Page-level text extractions:
┌────────

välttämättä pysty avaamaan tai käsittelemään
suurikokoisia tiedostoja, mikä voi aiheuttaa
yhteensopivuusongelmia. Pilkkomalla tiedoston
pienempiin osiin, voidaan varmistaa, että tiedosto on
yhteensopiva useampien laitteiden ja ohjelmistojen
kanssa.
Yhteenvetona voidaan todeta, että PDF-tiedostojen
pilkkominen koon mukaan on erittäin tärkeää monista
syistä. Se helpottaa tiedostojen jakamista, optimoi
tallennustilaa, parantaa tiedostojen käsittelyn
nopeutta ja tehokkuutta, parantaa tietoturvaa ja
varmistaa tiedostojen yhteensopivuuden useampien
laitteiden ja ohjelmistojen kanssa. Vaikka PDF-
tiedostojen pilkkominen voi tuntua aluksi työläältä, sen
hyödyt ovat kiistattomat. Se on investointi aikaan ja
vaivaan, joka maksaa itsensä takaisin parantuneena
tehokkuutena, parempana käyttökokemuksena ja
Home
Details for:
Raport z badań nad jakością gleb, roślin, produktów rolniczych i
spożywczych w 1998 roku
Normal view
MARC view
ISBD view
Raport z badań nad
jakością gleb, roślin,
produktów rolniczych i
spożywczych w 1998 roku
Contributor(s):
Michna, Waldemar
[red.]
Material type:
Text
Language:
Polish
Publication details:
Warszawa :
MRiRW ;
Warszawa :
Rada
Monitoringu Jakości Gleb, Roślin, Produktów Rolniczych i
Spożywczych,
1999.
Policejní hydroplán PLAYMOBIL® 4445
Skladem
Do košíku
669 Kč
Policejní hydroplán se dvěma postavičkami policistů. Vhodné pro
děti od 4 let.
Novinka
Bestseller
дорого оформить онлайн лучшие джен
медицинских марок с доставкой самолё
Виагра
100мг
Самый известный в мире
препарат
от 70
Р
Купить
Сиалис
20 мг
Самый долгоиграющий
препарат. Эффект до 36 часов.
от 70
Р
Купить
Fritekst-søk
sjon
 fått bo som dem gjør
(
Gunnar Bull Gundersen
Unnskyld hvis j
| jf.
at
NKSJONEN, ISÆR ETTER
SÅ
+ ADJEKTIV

└────────
┌────────

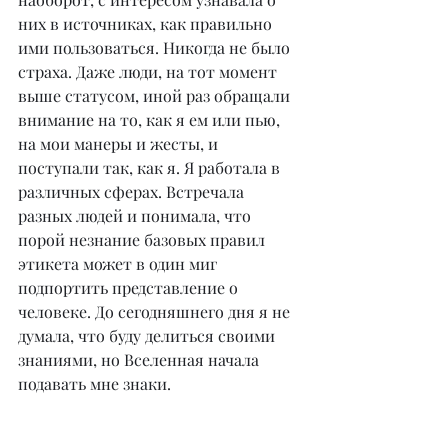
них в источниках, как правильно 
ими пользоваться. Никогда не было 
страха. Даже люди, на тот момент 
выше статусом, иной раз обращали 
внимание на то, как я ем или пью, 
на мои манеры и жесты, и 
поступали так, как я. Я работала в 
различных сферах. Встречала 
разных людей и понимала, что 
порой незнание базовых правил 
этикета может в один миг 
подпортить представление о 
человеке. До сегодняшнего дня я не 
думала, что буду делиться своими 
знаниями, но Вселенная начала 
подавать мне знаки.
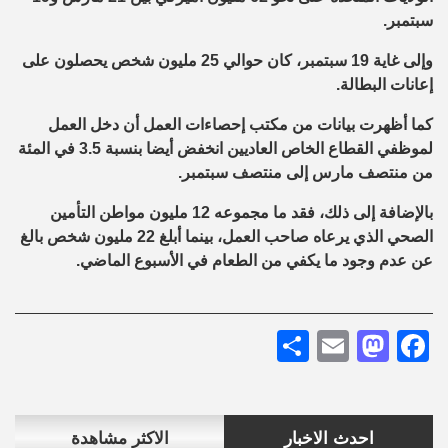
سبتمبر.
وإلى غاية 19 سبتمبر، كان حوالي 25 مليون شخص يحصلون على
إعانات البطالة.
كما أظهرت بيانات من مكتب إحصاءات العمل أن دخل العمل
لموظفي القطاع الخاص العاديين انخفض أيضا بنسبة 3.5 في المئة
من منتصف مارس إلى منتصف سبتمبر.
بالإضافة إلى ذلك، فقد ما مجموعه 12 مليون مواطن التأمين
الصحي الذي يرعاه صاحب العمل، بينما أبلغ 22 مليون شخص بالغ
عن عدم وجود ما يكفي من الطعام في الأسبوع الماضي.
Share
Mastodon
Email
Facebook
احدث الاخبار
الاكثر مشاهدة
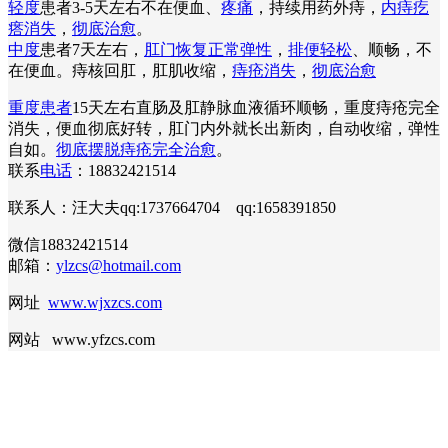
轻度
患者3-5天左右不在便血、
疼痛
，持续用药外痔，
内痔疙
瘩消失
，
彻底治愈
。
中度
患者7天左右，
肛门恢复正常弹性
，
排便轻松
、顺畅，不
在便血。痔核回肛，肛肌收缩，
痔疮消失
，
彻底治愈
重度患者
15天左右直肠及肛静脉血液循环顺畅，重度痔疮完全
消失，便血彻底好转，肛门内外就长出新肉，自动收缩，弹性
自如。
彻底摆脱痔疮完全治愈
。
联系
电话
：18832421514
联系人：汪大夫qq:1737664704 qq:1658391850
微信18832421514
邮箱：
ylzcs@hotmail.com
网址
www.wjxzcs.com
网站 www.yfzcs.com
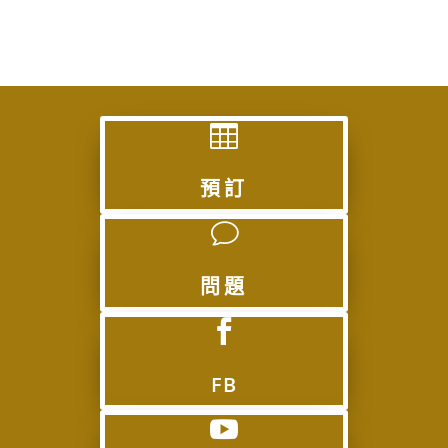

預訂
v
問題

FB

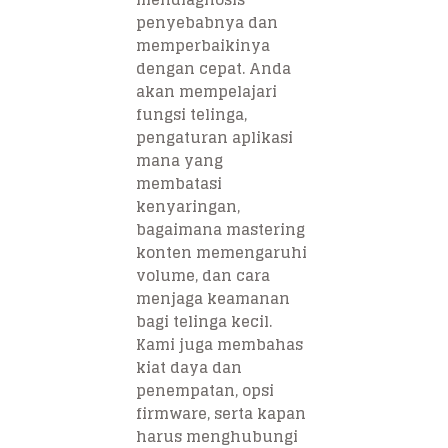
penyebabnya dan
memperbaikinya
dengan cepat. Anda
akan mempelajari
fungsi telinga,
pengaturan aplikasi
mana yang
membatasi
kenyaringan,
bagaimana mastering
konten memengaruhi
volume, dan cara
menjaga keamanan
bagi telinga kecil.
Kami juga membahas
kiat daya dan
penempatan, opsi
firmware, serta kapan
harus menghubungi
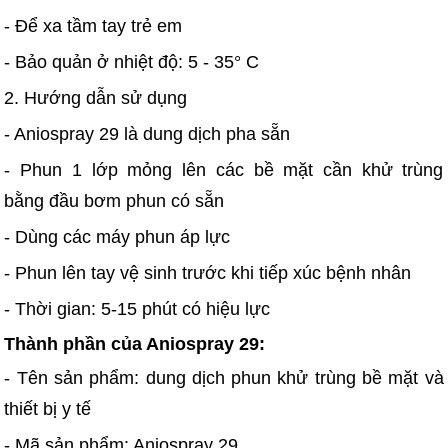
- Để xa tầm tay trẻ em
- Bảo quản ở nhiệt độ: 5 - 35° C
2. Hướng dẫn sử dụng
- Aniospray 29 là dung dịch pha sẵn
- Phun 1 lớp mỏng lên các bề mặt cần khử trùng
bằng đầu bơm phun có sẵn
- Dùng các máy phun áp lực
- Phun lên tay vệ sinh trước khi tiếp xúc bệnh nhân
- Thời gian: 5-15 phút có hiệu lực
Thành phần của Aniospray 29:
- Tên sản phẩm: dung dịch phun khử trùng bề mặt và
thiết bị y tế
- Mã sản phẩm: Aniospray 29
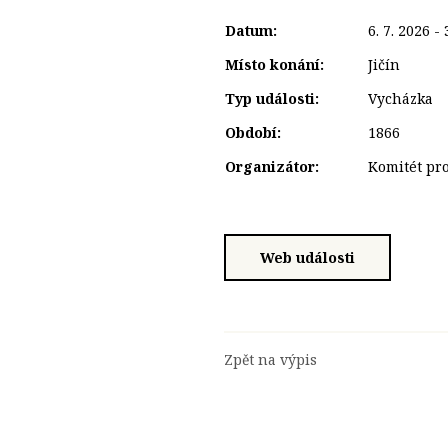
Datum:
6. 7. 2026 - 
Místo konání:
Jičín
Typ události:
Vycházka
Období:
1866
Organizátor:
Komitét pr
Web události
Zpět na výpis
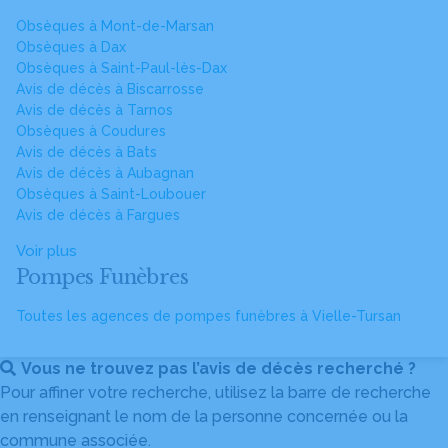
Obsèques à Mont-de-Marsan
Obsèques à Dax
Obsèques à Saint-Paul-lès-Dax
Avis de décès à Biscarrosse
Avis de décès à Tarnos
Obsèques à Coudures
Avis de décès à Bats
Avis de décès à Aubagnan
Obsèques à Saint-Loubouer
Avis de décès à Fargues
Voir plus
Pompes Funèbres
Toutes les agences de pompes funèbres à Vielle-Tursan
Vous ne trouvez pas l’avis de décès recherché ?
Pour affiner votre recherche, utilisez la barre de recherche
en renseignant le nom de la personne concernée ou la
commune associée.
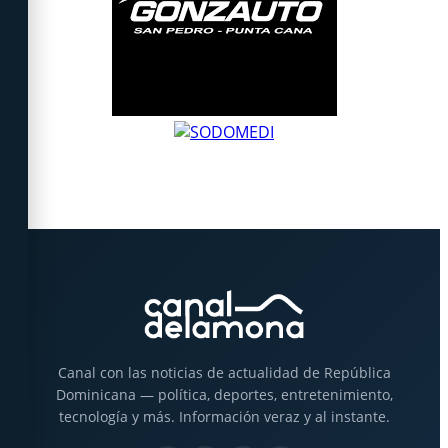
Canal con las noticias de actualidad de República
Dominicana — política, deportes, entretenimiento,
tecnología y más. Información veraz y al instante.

└────────
┌────────

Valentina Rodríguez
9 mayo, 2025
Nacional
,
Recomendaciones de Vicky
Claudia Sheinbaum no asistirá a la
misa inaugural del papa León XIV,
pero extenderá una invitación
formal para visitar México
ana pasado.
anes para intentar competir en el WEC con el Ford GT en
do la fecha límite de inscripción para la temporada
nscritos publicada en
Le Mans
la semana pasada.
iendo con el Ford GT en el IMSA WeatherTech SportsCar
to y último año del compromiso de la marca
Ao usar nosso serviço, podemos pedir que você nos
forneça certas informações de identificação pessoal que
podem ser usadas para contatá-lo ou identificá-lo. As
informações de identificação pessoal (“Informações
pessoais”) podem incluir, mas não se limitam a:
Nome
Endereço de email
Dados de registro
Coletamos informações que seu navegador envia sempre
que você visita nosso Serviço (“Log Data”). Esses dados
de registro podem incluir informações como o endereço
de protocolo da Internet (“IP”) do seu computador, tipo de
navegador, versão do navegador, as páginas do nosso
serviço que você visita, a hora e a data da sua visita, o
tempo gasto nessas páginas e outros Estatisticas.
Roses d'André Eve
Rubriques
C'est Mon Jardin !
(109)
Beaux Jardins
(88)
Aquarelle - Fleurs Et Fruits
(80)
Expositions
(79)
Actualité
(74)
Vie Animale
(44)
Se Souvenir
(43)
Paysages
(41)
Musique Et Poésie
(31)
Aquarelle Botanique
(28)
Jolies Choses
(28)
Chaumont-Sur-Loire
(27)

└────────

- _What is needed_: Of all the entries above, output exactly the lines between the one holding "de protocolo da" and the one holding "Aquarelle Botanique", inclusive.

- _Output for this task_:
de protocolo da Internet (“IP”) do seu computador, tipo de
navegador, versão do navegador, as páginas do nosso
serviço que você visita, a hora e a data da sua visita, o
tempo gasto nessas páginas e outros Estatisticas.
Roses d'André Eve
Rubriques
C'est Mon Jardin !
(109)
Beaux Jardins
(88)
Aquarelle - Fleurs Et Fruits
(80)
Expositions
(79)
Actualité
(74)
Vie Animale
(44)
Se Souvenir
(43)
Paysages
(41)
Musique Et Poésie
(31)
Aquarelle Botanique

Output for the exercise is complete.